To do: Would you show every line from the records that holds "bare"?

Records for the task:
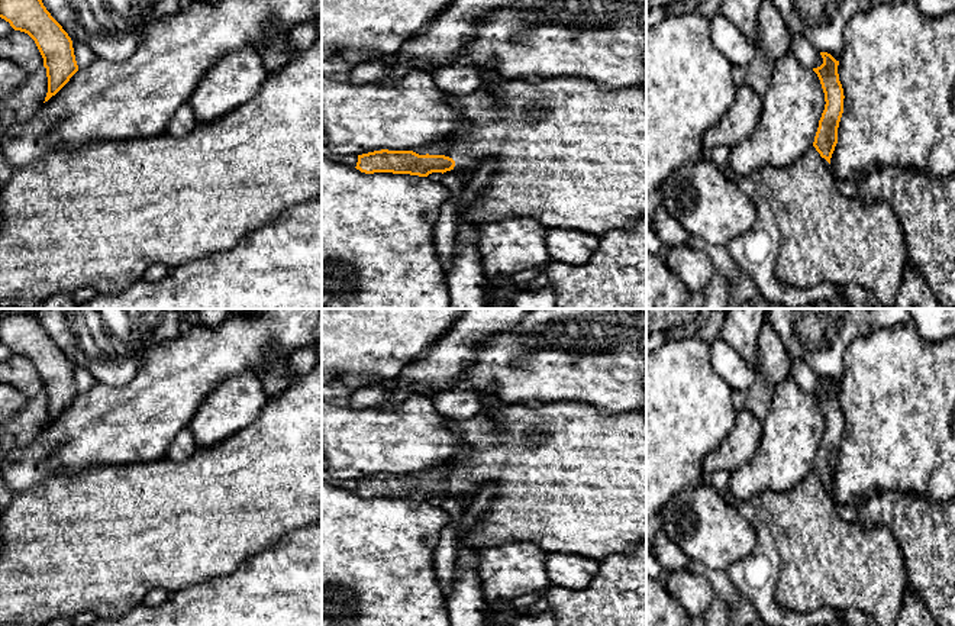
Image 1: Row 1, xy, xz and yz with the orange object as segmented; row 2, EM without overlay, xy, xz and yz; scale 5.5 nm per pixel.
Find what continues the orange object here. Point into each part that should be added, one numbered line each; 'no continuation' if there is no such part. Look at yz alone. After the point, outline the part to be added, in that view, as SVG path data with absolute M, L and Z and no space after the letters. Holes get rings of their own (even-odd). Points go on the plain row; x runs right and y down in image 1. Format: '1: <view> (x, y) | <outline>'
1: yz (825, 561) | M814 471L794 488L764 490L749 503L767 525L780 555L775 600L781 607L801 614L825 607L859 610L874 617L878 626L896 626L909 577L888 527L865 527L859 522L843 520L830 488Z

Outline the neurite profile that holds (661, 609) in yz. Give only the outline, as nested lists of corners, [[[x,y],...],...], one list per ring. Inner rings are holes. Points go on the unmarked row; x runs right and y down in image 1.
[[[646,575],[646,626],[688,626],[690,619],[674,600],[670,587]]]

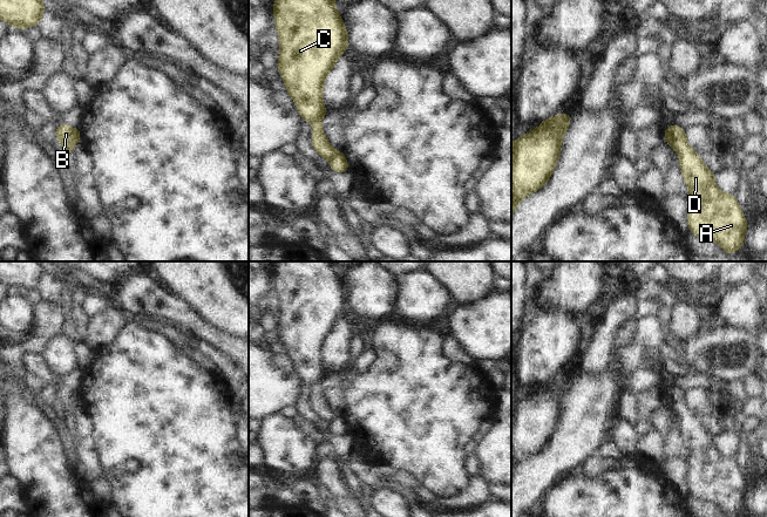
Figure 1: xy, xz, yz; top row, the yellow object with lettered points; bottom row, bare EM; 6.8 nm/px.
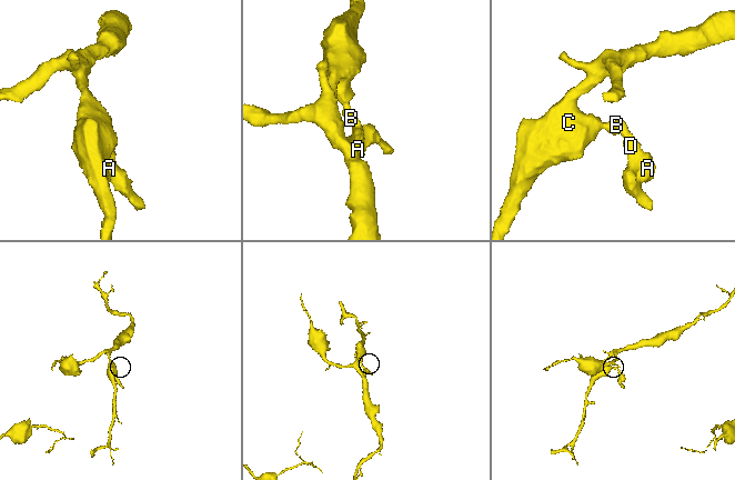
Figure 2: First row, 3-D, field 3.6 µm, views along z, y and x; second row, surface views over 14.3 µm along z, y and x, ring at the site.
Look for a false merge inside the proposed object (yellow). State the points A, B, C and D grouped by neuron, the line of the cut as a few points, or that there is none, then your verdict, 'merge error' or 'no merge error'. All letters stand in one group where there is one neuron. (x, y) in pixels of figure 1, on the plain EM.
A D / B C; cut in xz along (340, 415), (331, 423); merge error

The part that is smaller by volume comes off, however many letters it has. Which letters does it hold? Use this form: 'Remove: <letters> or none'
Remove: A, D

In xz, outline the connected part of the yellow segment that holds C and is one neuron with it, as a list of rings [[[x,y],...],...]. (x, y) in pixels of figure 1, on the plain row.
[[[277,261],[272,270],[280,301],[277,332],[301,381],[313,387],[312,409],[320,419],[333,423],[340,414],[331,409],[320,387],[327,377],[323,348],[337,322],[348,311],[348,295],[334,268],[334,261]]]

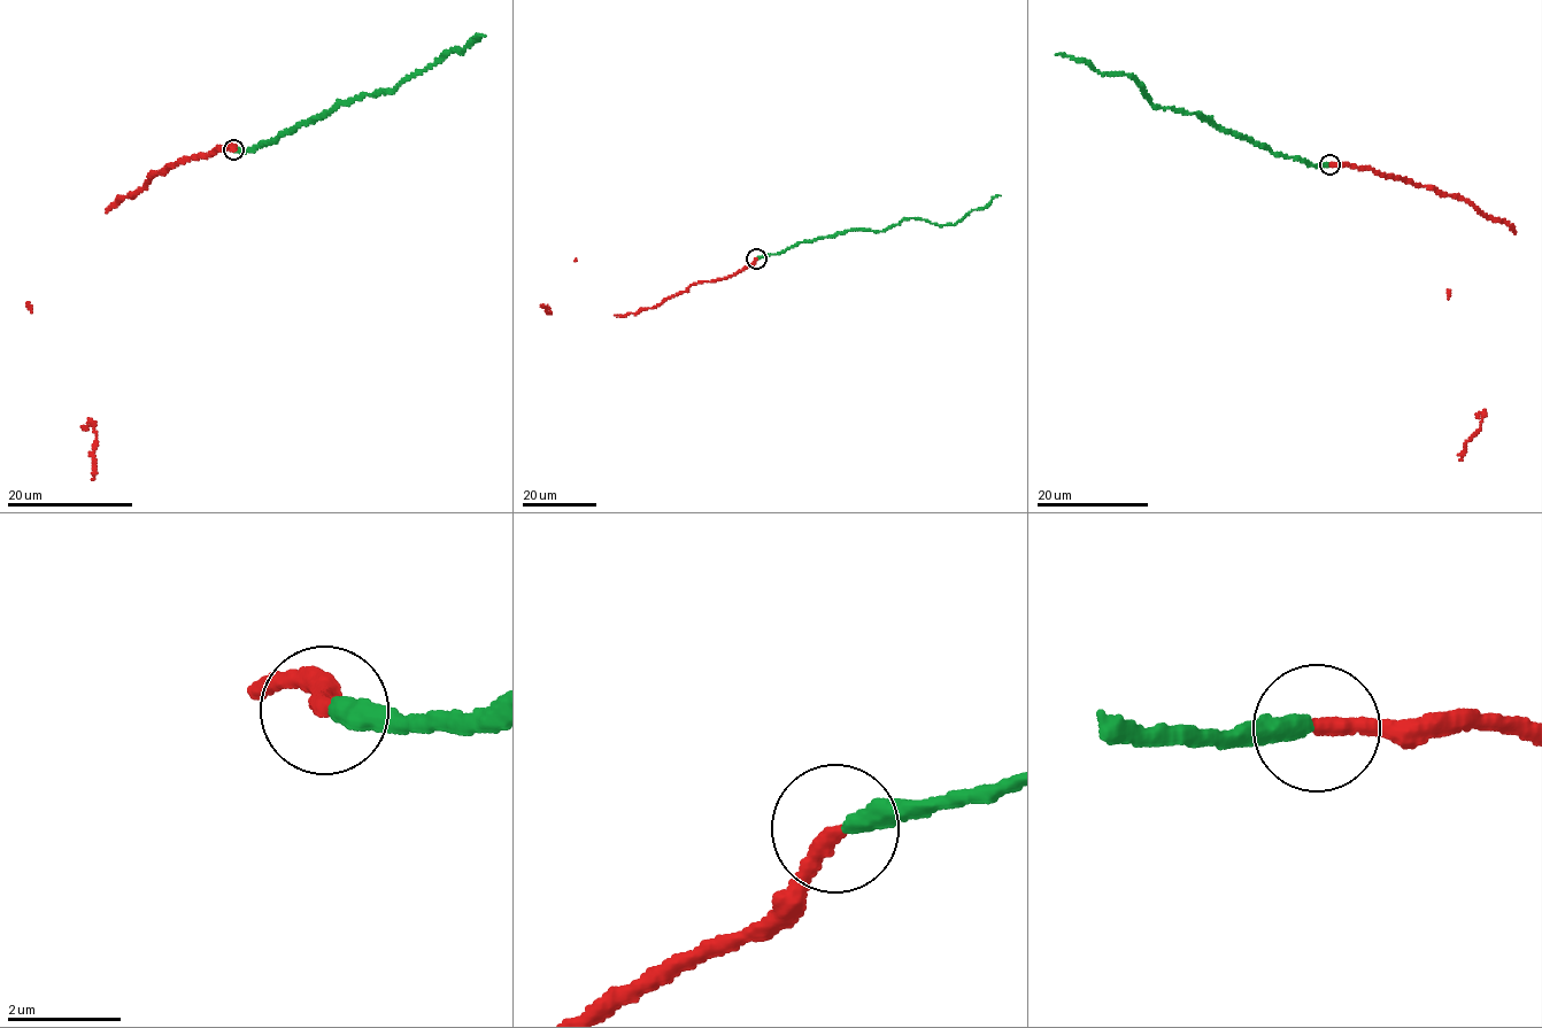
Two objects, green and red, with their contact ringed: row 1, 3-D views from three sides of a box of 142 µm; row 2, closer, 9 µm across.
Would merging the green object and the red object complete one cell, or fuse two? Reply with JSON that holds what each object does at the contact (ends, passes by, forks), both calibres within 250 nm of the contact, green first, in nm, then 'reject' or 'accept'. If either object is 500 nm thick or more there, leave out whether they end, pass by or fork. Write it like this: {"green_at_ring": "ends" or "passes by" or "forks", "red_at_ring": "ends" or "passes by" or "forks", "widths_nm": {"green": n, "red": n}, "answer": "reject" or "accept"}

...

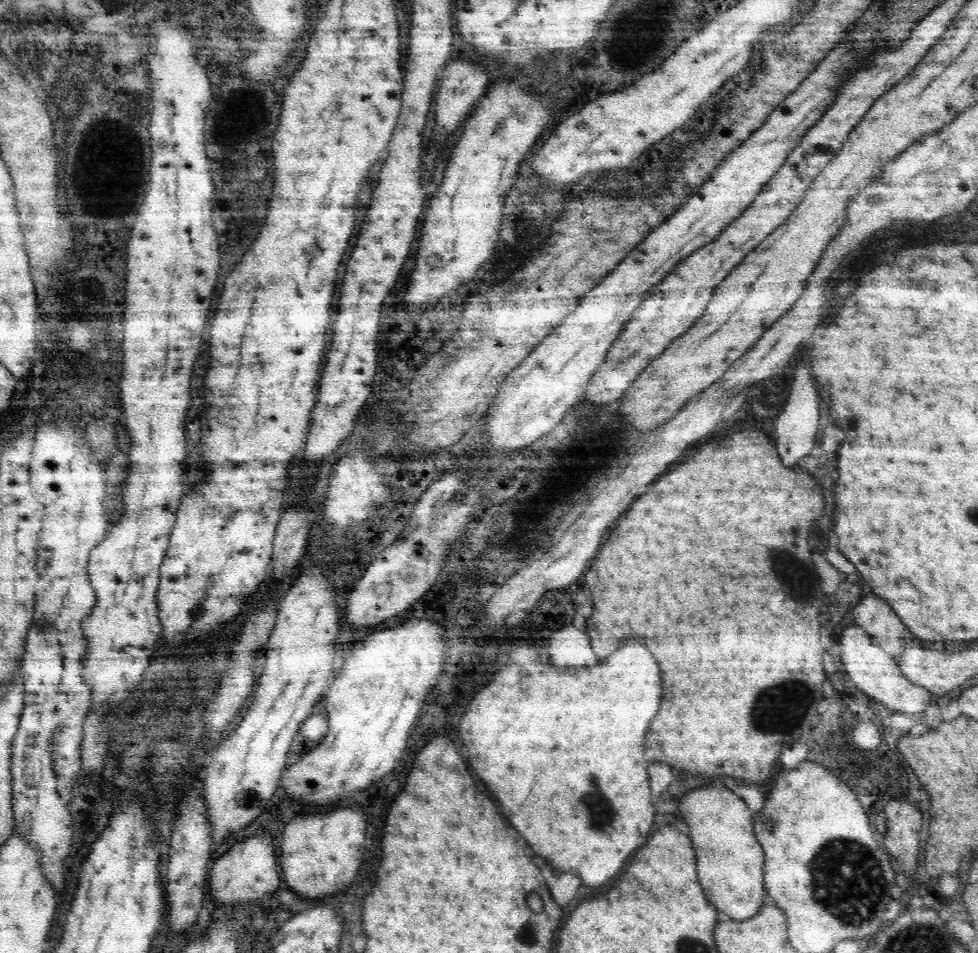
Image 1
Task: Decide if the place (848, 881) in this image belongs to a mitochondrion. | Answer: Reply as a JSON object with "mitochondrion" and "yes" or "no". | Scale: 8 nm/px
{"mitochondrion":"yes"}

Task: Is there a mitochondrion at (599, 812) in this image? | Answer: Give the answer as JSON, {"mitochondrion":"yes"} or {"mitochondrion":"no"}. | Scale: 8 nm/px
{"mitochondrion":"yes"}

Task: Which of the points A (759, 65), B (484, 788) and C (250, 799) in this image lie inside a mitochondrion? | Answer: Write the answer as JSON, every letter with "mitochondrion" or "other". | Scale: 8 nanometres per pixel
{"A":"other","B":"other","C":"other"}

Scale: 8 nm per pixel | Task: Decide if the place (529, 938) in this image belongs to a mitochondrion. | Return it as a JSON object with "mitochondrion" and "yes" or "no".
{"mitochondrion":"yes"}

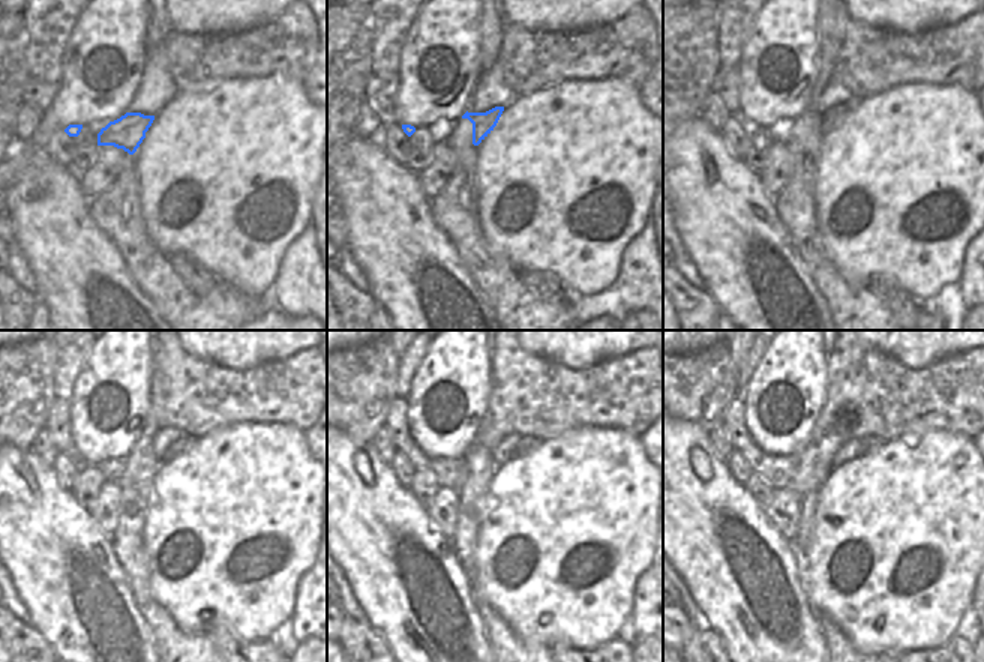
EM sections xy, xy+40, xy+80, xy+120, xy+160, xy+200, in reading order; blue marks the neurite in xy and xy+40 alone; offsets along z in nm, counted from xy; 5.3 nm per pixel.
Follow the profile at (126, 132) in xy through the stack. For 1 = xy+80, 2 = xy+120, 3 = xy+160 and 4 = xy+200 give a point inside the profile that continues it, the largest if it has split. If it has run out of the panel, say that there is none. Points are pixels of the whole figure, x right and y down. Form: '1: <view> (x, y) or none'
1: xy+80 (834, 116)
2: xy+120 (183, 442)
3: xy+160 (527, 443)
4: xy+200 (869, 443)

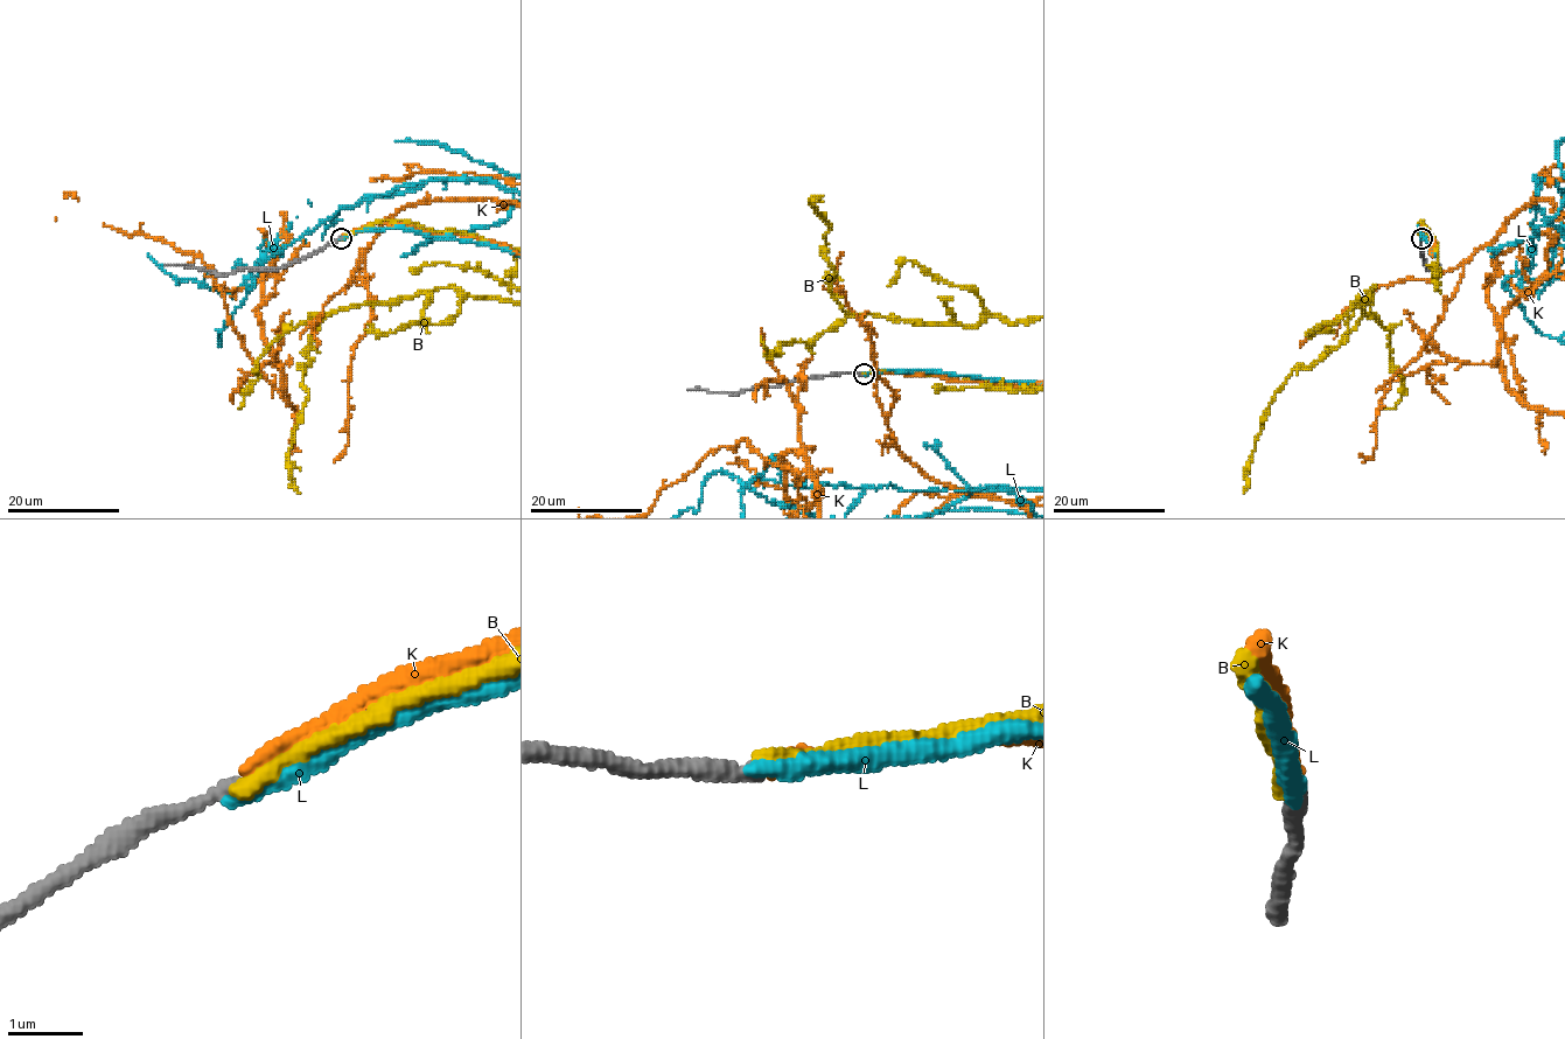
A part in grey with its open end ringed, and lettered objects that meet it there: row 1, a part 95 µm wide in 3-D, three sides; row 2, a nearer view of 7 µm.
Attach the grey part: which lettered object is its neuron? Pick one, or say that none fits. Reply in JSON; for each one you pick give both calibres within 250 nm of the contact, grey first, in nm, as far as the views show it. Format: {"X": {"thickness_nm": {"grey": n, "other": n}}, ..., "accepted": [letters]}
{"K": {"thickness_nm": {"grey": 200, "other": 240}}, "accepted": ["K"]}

--

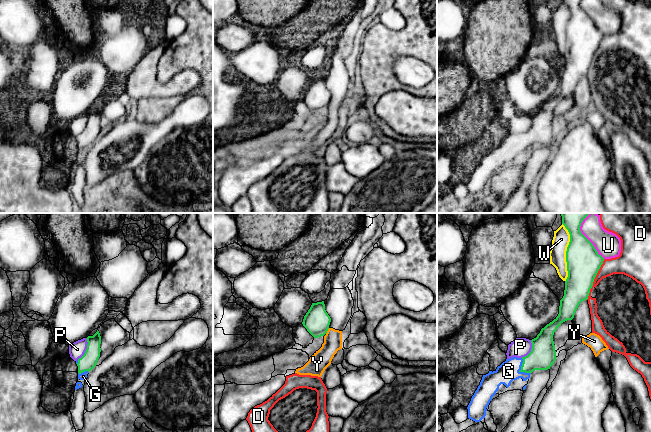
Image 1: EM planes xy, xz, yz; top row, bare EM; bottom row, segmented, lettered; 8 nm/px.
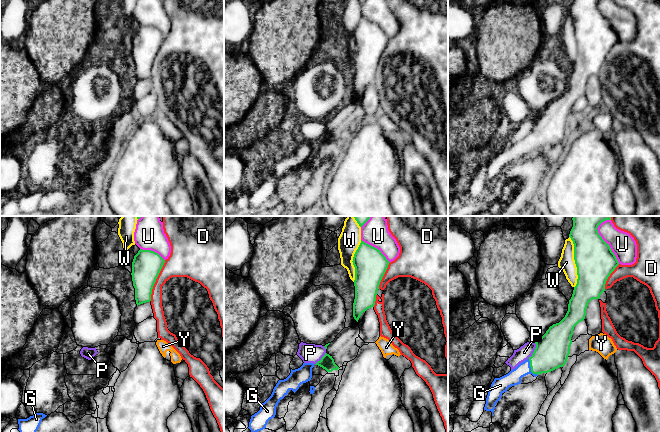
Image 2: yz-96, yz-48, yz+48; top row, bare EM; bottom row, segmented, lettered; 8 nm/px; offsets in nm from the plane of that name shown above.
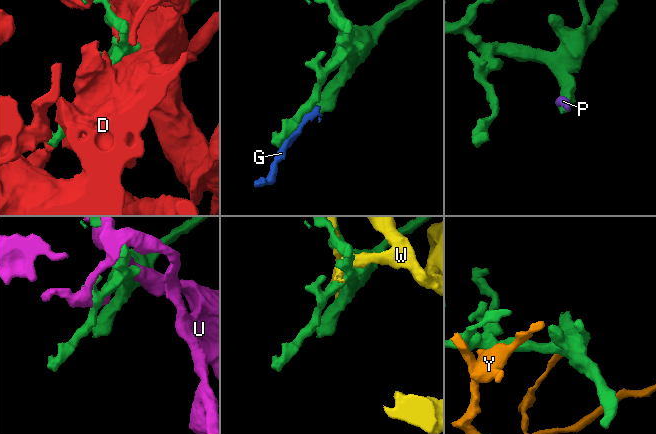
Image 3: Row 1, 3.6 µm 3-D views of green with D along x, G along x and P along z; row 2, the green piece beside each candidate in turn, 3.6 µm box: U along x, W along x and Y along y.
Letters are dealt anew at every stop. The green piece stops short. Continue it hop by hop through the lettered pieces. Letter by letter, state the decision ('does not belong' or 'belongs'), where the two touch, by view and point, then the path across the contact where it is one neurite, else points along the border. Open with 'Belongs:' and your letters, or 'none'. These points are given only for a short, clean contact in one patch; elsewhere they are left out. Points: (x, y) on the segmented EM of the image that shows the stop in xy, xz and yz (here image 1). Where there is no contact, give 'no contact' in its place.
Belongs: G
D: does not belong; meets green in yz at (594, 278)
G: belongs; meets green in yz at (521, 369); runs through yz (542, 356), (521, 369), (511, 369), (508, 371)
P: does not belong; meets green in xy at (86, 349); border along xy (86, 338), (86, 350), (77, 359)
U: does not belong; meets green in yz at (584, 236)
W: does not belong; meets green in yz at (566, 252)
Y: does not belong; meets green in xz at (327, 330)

Response:
Figure 1: xy, xz, yz; top row, the yellow object with lettered points; bottom row, bare EM; 6.8 nm/px.
Image 1: EM planes xy, xz, yz; top row, bare EM; bottom row, segmented, lettered; 8 nm/px.
Image 2: yz-96, yz-48, yz+48; top row, bare EM; bottom row, segmented, lettered; 8 nm/px; offsets in nm from the plane of that name shown above.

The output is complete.